Will proposed changes to Permitted Development Rights boost housing delivery?
A consultation has been published which is framed as addressing both the efficacy of the planning system and delivery of the right homes in the right places in England.
Amongst a number of proposals, including those that do not relate to housing, the Government proposes that the limit of 1500 m2 of Commercial, Business and Service Use (Class E) that can change its use to residential be doubled to 3000m2. In addition, it is suggested that the requirement that the unit be vacant for a continuous period of 3 months be removed. The current permitted development right is restricted to exclude what is known as Article 2(3) land except for Conservation Areas where it currently does apply. However, the Government is seeking views on whether this right should also apply in other protected landscapes such as areas of outstanding natural beauty, National Parks etc but considers that World Heritage Sites should be excluded. There is a suggestion that the requirement for prior approval in Conservation Areas may be removed or altered.
Other specific proposals include:
- New permitted development right for change of use from hotels, boarding houses and guest houses (Class C1) to dwellinghouse subject to some local safeguards such as a limit on the size of the floorspace.
- Existing permitted development right for change of use from betting offices, pay day loan shops etc (Class M) to dwellinghouse and arcades, casinos etc (Class N) to dwellinghouse to double floorspace limit to 300m2.
- Laundrettes to be removed from Class M so the permitted development right would no longer apply.
- Classes M and N to be amended so that the date that a building becomes eligible for the permitted development right is changed from the use being in existence on 20 March 2013 for Class M and on 19 March 2014 for Class N to a two year rolling time period.
- As with change of use from Class E to residential, it is proposed that Article 2(3) land might be included within the permitted development right save for World Heritage Sites.
- Additional uses to be included in Class G to increase potential use of upper floors as residential including increasing the maximum number of flats from 2 to 4.
- Simplification of Class Q (agricultural buildings to dwellings) to maximum floorspace of either 100m2 or 150m2 for each dwelling, increasing numbers from 5 to 10 and a maximum overall limit of 1000m2 including any dwellings previously developed under Class Q.
- Article 2(3) land except World Heritage Sites to be included in Class Q.
- Other rural buildings to be included within Class Q together with buildings that are no longer on agricultural units.
It is difficult to say whether these changes will result in any material increase in the amount of housing overall.
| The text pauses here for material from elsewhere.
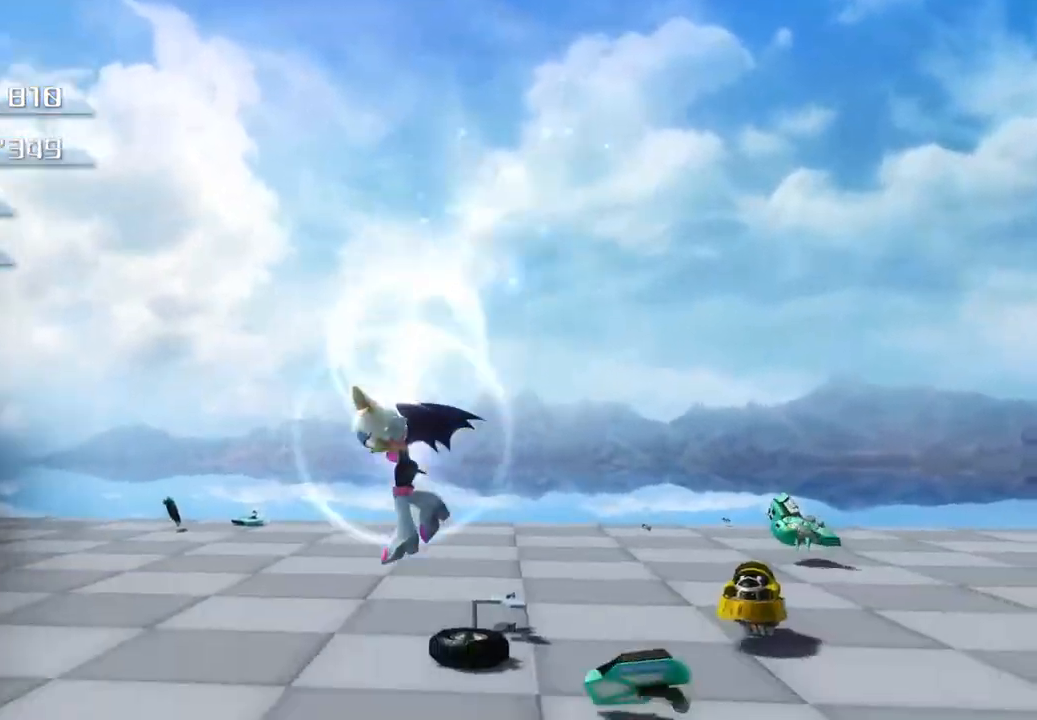
{"buttons": ["L2"], "left_stick": "center", "right_stick": "center", "events": [[451, "L2", "down"], [501, "left_stick", "center"]]}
No doubt responses to the consultation will produce examples where this may have assisted in bringing forward some development that might not have otherwise been carried out. What it doesn’t do is make the planning system simpler. Permitted development rights have become increasingly complex and these proposals do very little to change that. Practitioners will be reaching for their copies of the GPDO just as much if not more than they currently do in order to establish what does and does not require planning permission, prior approval or nothing at all.
TLT has extensive experience in advising on planning matters. If you would like to discuss any planning issues, please get in touch with the team.
This publication is intended for general guidance and represents our understanding of the relevant law and practice as at July 2023. Specific advice should be sought for specific cases. For more information see our terms & conditions.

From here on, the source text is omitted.